*Task item*. Would you return every line of the listing below that has "ainsi" in it?
━━━━━━━━━━━━━━━━━━━━━━━━━━━━━━
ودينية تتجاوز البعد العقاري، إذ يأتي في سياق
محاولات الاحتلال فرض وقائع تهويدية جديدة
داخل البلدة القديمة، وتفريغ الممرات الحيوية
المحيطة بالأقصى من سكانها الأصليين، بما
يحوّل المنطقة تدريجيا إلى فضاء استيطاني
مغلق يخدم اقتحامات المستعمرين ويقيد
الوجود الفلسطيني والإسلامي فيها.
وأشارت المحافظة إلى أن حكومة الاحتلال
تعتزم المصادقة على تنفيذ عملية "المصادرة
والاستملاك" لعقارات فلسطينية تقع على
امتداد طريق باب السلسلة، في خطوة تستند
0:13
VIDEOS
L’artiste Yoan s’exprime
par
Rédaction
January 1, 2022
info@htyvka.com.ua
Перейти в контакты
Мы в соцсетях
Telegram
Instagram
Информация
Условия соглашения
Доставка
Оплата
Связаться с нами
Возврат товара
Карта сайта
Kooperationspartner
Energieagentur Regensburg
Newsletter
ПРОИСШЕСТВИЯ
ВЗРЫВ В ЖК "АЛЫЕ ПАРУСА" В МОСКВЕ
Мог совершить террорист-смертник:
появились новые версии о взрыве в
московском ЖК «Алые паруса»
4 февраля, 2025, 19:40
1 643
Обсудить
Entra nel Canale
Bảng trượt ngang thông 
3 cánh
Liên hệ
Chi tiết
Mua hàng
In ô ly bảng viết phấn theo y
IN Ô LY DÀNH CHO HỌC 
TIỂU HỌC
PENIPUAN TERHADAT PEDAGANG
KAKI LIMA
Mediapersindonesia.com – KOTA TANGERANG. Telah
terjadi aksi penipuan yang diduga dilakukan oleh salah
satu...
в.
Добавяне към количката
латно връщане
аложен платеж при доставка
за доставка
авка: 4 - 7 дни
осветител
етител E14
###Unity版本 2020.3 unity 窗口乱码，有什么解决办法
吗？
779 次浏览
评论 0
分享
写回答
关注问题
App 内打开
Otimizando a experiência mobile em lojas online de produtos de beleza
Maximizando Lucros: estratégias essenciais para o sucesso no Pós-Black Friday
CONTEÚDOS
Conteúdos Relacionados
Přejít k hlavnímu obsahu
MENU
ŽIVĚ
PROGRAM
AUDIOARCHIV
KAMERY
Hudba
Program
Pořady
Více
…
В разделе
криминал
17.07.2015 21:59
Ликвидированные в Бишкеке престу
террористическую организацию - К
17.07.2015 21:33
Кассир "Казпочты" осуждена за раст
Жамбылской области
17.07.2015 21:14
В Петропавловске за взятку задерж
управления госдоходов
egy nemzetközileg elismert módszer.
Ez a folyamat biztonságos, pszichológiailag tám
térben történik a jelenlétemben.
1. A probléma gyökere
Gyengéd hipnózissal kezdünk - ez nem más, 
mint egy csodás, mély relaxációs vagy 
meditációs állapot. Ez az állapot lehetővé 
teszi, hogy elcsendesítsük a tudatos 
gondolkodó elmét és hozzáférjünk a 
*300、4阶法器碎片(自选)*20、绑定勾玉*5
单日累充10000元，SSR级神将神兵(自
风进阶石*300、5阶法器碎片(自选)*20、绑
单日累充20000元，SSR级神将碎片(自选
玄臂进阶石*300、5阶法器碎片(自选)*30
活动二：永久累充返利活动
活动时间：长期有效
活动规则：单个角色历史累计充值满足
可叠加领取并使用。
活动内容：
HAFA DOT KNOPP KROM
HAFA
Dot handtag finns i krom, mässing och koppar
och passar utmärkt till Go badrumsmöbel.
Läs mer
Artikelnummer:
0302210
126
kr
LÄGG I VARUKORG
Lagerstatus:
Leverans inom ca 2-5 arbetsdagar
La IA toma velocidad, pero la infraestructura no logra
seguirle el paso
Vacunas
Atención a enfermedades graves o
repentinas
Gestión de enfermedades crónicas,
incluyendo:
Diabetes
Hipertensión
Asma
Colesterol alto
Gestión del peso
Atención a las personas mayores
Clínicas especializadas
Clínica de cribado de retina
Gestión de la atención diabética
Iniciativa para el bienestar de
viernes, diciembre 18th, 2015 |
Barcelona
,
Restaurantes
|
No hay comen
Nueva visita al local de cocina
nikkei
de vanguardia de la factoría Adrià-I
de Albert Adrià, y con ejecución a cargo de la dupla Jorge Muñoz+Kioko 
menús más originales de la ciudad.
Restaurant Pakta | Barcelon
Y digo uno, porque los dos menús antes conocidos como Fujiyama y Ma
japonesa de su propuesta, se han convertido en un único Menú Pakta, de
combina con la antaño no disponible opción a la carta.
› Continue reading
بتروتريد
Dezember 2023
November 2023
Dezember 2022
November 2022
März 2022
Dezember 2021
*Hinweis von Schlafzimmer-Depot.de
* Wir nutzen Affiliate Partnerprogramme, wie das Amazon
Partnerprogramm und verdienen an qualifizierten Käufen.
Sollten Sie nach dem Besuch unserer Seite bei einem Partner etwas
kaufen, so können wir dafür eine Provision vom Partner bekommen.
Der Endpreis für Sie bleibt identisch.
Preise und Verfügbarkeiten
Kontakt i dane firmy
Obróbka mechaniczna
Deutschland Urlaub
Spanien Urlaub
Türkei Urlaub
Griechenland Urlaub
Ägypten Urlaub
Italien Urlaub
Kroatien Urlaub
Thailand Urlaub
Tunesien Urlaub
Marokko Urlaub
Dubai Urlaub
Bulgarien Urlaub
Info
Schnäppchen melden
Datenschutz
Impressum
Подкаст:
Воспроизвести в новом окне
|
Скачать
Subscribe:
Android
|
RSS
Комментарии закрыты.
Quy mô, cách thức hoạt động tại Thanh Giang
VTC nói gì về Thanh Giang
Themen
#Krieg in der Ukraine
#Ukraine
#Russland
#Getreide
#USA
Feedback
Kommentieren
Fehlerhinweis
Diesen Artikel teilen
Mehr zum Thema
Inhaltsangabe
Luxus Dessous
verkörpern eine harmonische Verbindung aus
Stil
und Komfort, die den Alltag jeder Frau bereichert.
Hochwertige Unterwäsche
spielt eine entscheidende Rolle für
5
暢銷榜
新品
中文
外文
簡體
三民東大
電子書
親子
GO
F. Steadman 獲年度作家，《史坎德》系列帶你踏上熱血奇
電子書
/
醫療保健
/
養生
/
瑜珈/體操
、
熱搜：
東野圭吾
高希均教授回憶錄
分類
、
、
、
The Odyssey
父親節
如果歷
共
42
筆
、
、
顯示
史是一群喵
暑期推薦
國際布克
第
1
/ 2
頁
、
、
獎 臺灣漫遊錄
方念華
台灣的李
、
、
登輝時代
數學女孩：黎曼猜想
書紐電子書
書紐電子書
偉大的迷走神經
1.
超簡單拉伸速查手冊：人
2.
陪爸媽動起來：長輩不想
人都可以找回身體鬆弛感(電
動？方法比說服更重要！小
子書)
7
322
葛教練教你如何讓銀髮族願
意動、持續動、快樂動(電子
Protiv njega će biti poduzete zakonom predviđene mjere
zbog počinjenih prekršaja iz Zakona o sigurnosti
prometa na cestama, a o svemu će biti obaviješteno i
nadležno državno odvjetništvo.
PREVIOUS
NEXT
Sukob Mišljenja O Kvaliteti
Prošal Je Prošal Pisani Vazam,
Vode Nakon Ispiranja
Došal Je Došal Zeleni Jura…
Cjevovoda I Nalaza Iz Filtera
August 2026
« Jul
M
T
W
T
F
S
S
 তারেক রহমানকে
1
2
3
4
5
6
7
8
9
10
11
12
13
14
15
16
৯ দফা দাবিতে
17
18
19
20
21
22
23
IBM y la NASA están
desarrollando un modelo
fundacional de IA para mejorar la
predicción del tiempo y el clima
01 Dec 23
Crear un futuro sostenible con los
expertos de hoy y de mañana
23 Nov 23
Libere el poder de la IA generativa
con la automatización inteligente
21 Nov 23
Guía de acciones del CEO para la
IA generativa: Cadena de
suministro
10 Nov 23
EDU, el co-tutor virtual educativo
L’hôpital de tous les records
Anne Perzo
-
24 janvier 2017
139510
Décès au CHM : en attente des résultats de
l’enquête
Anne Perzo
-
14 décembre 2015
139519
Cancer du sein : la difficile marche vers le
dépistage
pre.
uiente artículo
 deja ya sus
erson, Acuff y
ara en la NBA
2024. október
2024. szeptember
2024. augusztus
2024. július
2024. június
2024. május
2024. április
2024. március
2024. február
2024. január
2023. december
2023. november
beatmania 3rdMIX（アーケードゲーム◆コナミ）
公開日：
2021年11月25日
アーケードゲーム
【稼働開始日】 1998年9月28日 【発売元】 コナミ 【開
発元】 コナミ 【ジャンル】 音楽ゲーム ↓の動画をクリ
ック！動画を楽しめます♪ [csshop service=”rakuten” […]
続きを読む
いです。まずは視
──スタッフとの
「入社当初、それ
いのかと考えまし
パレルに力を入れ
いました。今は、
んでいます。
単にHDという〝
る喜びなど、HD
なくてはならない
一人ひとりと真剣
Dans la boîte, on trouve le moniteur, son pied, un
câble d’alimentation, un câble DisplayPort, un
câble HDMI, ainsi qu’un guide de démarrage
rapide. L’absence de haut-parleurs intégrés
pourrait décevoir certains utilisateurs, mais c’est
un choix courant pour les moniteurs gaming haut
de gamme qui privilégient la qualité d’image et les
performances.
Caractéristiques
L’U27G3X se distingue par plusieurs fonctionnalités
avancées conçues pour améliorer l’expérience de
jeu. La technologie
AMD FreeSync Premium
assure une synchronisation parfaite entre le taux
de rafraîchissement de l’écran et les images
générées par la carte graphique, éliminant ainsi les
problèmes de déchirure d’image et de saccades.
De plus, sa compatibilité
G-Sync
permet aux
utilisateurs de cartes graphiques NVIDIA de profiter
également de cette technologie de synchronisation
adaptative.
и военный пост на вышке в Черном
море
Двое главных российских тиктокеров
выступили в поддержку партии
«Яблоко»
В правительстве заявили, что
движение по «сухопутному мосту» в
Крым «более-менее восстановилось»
━━━━━━━━━━━━━━━━━━━━━━━━━━━━━━
*Response to the task*.
câble HDMI, ainsi qu’un guide de démarrage
générées par la carte graphique, éliminant ainsi les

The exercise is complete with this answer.